Thank you all for the kind words of encouragement! This is certainly a new avenue for me to travel and with your help I should find my way easily. So…onward…….
In 1998 I discovered rubber stamps and EMBOSSING POWDER!! It was a miracle! Where had I been? Artistic freedom….I didn’t have to know how to draw and I could create wonderful things. It became a serious addiction—I had to have everything. And stamps – one could never have too many. I took every class that was offered – so many and so quickly that I couldn’t retain what I learned. It was heaven.
During one class, the instructor told us that she was organizing a weekend art retreat. The location was a short drive from Portland -- it sounded like fun, so I convinced two friends and off we went on a road trip. Laughing and giggling like high school kids, we excitedly arrived at our destination full of anticipation. As we located the address and drove down the road, it was like we had run head first into a brick wall. All three of us just sat there in the car with our mouths open. We were deep in the woods – it was dark, dreary and damp. The buildings looked ready to collapse and most had blue tarps on the roofs – why were they not condemned? No paved roads. As I recall, not even gravel roads. We were escorted to our sleeping room which turned out to be a cold, drafty cabin with 2 bunk beds. That’s it -- bunk beds. Not a table or chair in sight. Well, that was ok, after all – we would only sleep there. But what about the other amenities – like sink and shower and toilet? Oh, yeah, they were a short hike thru the woods and were shared by anyone and everyone staying at the facility. Upon closer inspection, the toilets had no doors. They did however attempt to hang a curtain in each enclosure to give the illusion of privacy. The showers were old metal units that snapped and popped as you moved and scrubbed. There was no heat and this was March. OK – it’s only for 3 days, we are rugged women and we are energized with new creative juices – this is an adventure! We unpacked and then went looking for the dining room and the rest of our group. It was time for dinner.
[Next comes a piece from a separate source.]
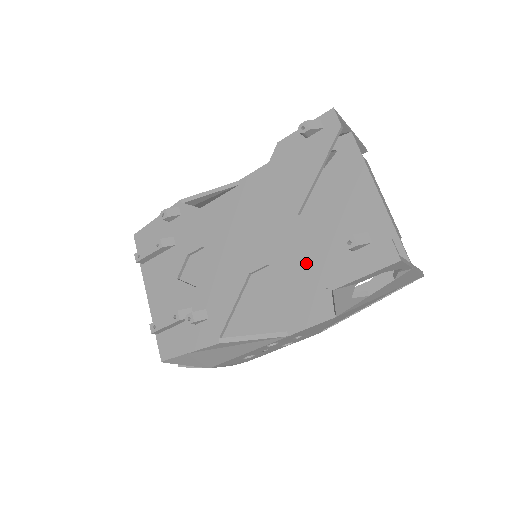
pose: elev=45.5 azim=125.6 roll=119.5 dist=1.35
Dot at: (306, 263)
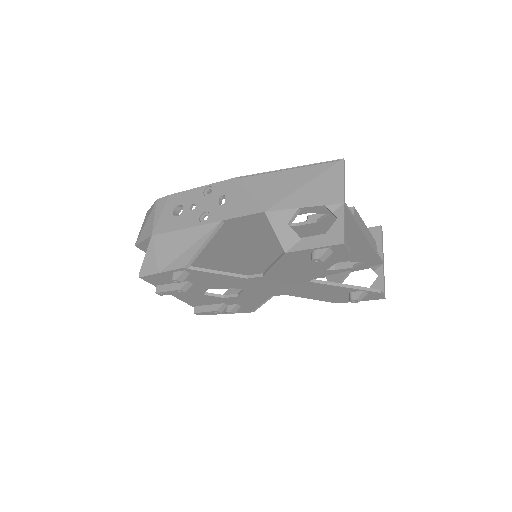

Dinner was prepared by a crusty, gray haired lady who had to be at least 102 yrs old. She could barely carry the pans to the table and most of us felt that it was our duty to assist her. She looked as if she would drop dead any minute. I do not remember her name, but I do remember that she wanted no part of any help from the likes of us. She had a “no-good bum” in the kitchen that was her assistant, thank you very much. The bum finally appeared and took over the buffet line duties – thank god. As he removed the cover from the chafing dish, we looked at the selection and then at each other. Then back at the food. It was slices of meat kind of a pasty gray/green color smothered in matching gray/green sauce. To this day, I’m not certain what we ate for those 3 days, but my legs would swell to the size of an elephant each evening.
After dinner, we moved into our classroom which was actually an old, fragile looking storage building. The organizer had done her best to set the room beautifully with tables, ample lighting and candy. Did I mention that it was March? …. in the Pacific Northwest mountains…..probably about 40 degrees, raining and windy with a temperamental antique heater cycling off and on. But we had a ball!! We stayed up until the wee hours of the morning, stamping, embossing, painting, cutting, laughing and freezing. We dressed in layers, put on three pairs of socks, ate chocolates and warmed our hands around cups of hot tea. I couldn’t get enough.
We returned to Portland exhausted and energized. I was determined put my event planning experience to work organizing an art weekend!!